Le 18 juillet, jour mémorable, comme il n’y avait plus de vivres que pour quelques heures, et quels vivres ! on entendit tout à coup, dans le lointain, de sourdes détonations et comme le bruit d’une vive fusillade. Ce bruit paraissait surgir du côté des kippes.

On donne ce nom à deux rochers placés face à face sur chacune des deux rives du fleuve, en aval de Médine. Distantes l’une de l’autre de cent à cent cinquante mètres, les kippes semblent comme une écluse gigantesque, dans l’ouverture béante de laquelle le fleuve se précipite avec une effrayante rapidité.

Al-Hadji connaissait l’importance de ce point ; aussi avait-il fait occuper les deux roches par un corps nombreux, dont les feux plongeants devaient arrêter tout navire en marche ; il comptait sur l’efficacité de l’obstacle pour arrêter les secours et mener à fin le siége de Médine ; mais le colonel Faidherbe trompa les calculs du prophète par la manœuvre la plus hardie.
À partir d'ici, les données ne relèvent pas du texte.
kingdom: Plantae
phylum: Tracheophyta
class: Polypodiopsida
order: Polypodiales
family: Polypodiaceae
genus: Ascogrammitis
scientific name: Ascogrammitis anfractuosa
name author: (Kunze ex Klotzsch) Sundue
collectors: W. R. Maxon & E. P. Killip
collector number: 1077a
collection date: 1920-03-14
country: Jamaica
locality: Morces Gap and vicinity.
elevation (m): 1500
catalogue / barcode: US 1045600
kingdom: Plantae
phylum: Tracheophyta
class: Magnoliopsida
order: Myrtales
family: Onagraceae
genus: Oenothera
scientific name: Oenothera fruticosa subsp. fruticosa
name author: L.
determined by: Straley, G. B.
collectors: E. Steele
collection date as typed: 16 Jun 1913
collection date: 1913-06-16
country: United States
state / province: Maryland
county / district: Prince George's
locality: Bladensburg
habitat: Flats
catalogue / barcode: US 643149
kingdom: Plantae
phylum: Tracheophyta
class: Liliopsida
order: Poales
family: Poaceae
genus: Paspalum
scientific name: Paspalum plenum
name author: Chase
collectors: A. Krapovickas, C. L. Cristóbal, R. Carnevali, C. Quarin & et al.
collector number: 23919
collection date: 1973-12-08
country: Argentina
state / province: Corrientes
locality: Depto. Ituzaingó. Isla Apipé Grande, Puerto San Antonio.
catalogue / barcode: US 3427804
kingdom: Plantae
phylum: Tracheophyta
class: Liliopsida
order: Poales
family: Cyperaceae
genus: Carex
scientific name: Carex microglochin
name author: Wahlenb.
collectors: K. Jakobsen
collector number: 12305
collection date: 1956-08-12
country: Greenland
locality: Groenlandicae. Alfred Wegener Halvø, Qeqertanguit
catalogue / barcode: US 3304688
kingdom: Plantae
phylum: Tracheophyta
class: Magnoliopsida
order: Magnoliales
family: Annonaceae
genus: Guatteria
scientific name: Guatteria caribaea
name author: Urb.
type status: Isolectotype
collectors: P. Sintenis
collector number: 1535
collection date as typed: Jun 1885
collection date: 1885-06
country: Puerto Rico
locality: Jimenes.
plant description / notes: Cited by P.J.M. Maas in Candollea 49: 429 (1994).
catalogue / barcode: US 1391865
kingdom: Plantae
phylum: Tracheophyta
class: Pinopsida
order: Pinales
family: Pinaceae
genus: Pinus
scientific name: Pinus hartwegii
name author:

Inquiet du sort de Médine, il avait quitté Saint-Louis le 4 juillet et profité de la première crue pour se rendre à Bakel ; par bonheur, les eaux montèrent cette année avant l’époque ordinaire.

Il apprit à Bakel que les munitions, dont on avait annoncé l’arrivée à Médine étaient en grande partie restées en chemin avec le steamer le Guet-Ndar, échoué sous le feu de l’ennemi ; ses inquiétudes redoublèrent ; les eaux, un moment accrues, avaient baissé, et il paraissait difficile de franchir le point si dangereux où sont les petites cataractes ; quand il parlait d’aller débloquer Médine avec le peu de forces amenées de Saint-Louis, on lui représentait l’immense danger de l’entreprise, en présence d’une armée assiégeante que les calculs les plus modérés portaient à quinze mille hommes.

Cependant, M. Faidherbe n’hésita pas ; avec une centaine de maçons venus de Matam, quelques laptots, soixante soldats blancs, commandés par MM. Sardou, chef de bataillon d’artillerie de la marine, et Brossard de Corbigny, lieutenant de vaisseau, il se trouvait le 18 au matin au pied des kippes.

Tenter de forcer ce passage sous le feu plongeant de ces deux redoutes naturelles, couronnées d’une multitude d’ennemis, c’était exposer le vapeur qui affronterait ce danger à une perte presque certaine.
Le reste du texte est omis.